## Exercise description
Reproduce the whole listing, keeping each line as it is.

## Material for this exercise
::::::::
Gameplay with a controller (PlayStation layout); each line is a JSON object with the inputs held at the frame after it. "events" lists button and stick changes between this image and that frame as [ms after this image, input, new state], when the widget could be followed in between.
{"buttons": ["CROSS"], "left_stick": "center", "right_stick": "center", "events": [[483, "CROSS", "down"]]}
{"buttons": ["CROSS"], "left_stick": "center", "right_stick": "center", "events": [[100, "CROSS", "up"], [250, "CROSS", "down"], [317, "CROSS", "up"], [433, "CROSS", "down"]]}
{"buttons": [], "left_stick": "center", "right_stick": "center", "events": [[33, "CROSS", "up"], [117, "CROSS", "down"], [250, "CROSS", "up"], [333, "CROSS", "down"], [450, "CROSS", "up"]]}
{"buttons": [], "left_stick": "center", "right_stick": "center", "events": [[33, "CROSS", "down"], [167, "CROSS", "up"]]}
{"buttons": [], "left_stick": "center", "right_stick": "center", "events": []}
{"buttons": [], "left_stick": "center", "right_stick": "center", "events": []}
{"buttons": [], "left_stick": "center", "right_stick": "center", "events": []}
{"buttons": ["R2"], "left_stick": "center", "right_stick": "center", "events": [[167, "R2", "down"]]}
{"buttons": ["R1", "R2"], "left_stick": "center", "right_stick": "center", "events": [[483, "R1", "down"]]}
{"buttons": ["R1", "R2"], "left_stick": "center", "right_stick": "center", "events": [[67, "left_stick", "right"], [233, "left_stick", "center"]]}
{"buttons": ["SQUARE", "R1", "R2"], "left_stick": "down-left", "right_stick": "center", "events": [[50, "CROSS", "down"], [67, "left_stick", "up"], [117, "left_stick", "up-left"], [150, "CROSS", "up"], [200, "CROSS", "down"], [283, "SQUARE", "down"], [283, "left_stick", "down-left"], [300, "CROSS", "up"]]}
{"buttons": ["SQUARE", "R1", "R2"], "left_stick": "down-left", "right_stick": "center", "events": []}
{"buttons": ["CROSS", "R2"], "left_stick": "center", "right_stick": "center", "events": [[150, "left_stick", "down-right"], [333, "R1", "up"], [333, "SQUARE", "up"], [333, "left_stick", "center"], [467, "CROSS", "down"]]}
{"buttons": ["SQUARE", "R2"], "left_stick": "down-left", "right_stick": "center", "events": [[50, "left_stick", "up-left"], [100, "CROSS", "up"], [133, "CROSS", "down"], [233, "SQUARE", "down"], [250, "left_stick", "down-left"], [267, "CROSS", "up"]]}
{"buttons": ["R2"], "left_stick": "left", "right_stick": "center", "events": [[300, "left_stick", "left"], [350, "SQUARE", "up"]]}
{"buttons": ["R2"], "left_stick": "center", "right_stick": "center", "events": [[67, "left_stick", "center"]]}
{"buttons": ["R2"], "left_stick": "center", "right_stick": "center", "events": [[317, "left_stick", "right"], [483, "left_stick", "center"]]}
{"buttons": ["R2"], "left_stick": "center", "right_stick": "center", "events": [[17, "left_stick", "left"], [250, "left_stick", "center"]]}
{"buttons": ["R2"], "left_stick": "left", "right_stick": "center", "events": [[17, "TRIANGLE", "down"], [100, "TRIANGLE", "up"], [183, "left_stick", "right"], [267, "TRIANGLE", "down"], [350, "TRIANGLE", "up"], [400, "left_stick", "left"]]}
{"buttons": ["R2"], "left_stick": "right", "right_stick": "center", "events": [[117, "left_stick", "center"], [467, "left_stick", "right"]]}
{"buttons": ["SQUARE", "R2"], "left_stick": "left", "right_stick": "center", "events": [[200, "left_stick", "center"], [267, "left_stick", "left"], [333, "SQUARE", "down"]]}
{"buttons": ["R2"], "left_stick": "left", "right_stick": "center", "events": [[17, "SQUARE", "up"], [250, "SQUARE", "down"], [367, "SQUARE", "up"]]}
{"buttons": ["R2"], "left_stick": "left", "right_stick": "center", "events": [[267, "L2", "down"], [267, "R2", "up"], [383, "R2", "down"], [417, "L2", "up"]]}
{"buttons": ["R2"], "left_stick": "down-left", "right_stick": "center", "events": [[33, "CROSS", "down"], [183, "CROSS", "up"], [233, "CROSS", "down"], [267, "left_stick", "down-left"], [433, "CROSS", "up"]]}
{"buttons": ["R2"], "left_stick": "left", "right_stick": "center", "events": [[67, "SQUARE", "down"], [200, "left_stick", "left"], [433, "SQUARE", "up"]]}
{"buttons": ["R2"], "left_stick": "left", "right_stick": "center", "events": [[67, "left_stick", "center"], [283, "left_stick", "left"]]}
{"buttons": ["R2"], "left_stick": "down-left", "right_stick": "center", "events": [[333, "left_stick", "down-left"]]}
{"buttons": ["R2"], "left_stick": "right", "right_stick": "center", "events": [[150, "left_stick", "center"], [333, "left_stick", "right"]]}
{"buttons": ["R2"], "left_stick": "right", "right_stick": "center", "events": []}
::::::::
## Written response
Gameplay with a controller (PlayStation layout); each line is a JSON object with the inputs held at the frame after it. "events" lists button and stick changes between this image and that frame as [ms after this image, input, new state], when the widget could be followed in between.
{"buttons": ["CROSS"], "left_stick": "center", "right_stick": "center", "events": [[483, "CROSS", "down"]]}
{"buttons": ["CROSS"], "left_stick": "center", "right_stick": "center", "events": [[100, "CROSS", "up"], [250, "CROSS", "down"], [317, "CROSS", "up"], [433, "CROSS", "down"]]}
{"buttons": [], "left_stick": "center", "right_stick": "center", "events": [[33, "CROSS", "up"], [117, "CROSS", "down"], [250, "CROSS", "up"], [333, "CROSS", "down"], [450, "CROSS", "up"]]}
{"buttons": [], "left_stick": "center", "right_stick": "center", "events": [[33, "CROSS", "down"], [167, "CROSS", "up"]]}
{"buttons": [], "left_stick": "center", "right_stick": "center", "events": []}
{"buttons": [], "left_stick": "center", "right_stick": "center", "events": []}
{"buttons": [], "left_stick": "center", "right_stick": "center", "events": []}
{"buttons": ["R2"], "left_stick": "center", "right_stick": "center", "events": [[167, "R2", "down"]]}
{"buttons": ["R1", "R2"], "left_stick": "center", "right_stick": "center", "events": [[483, "R1", "down"]]}
{"buttons": ["R1", "R2"], "left_stick": "center", "right_stick": "center", "events": [[67, "left_stick", "right"], [233, "left_stick", "center"]]}
{"buttons": ["SQUARE", "R1", "R2"], "left_stick": "down-left", "right_stick": "center", "events": [[50, "CROSS", "down"], [67, "left_stick", "up"], [117, "left_stick", "up-left"], [150, "CROSS", "up"], [200, "CROSS", "down"], [283, "SQUARE", "down"], [283, "left_stick", "down-left"], [300, "CROSS", "up"]]}
{"buttons": ["SQUARE", "R1", "R2"], "left_stick": "down-left", "right_stick": "center", "events": []}
{"buttons": ["CROSS", "R2"], "left_stick": "center", "right_stick": "center", "events": [[150, "left_stick", "down-right"], [333, "R1", "up"], [333, "SQUARE", "up"], [333, "left_stick", "center"], [467, "CROSS", "down"]]}
{"buttons": ["SQUARE", "R2"], "left_stick": "down-left", "right_stick": "center", "events": [[50, "left_stick", "up-left"], [100, "CROSS", "up"], [133, "CROSS", "down"], [233, "SQUARE", "down"], [250, "left_stick", "down-left"], [267, "CROSS", "up"]]}
{"buttons": ["R2"], "left_stick": "left", "right_stick": "center", "events": [[300, "left_stick", "left"], [350, "SQUARE", "up"]]}
{"buttons": ["R2"], "left_stick": "center", "right_stick": "center", "events": [[67, "left_stick", "center"]]}
{"buttons": ["R2"], "left_stick": "center", "right_stick": "center", "events": [[317, "left_stick", "right"], [483, "left_stick", "center"]]}
{"buttons": ["R2"], "left_stick": "center", "right_stick": "center", "events": [[17, "left_stick", "left"], [250, "left_stick", "center"]]}
{"buttons": ["R2"], "left_stick": "left", "right_stick": "center", "events": [[17, "TRIANGLE", "down"], [100, "TRIANGLE", "up"], [183, "left_stick", "right"], [267, "TRIANGLE", "down"], [350, "TRIANGLE", "up"], [400, "left_stick", "left"]]}
{"buttons": ["R2"], "left_stick": "right", "right_stick": "center", "events": [[117, "left_stick", "center"], [467, "left_stick", "right"]]}
{"buttons": ["SQUARE", "R2"], "left_stick": "left", "right_stick": "center", "events": [[200, "left_stick", "center"], [267, "left_stick", "left"], [333, "SQUARE", "down"]]}
{"buttons": ["R2"], "left_stick": "left", "right_stick": "center", "events": [[17, "SQUARE", "up"], [250, "SQUARE", "down"], [367, "SQUARE", "up"]]}
{"buttons": ["R2"], "left_stick": "left", "right_stick": "center", "events": [[267, "L2", "down"], [267, "R2", "up"], [383, "R2", "down"], [417, "L2", "up"]]}
{"buttons": ["R2"], "left_stick": "down-left", "right_stick": "center", "events": [[33, "CROSS", "down"], [183, "CROSS", "up"], [233, "CROSS", "down"], [267, "left_stick", "down-left"], [433, "CROSS", "up"]]}
{"buttons": ["R2"], "left_stick": "left", "right_stick": "center", "events": [[67, "SQUARE", "down"], [200, "left_stick", "left"], [433, "SQUARE", "up"]]}
{"buttons": ["R2"], "left_stick": "left", "right_stick": "center", "events": [[67, "left_stick", "center"], [283, "left_stick", "left"]]}
{"buttons": ["R2"], "left_stick": "down-left", "right_stick": "center", "events": [[333, "left_stick", "down-left"]]}
{"buttons": ["R2"], "left_stick": "right", "right_stick": "center", "events": [[150, "left_stick", "center"], [333, "left_stick", "right"]]}
{"buttons": ["R2"], "left_stick": "right", "right_stick": "center", "events": []}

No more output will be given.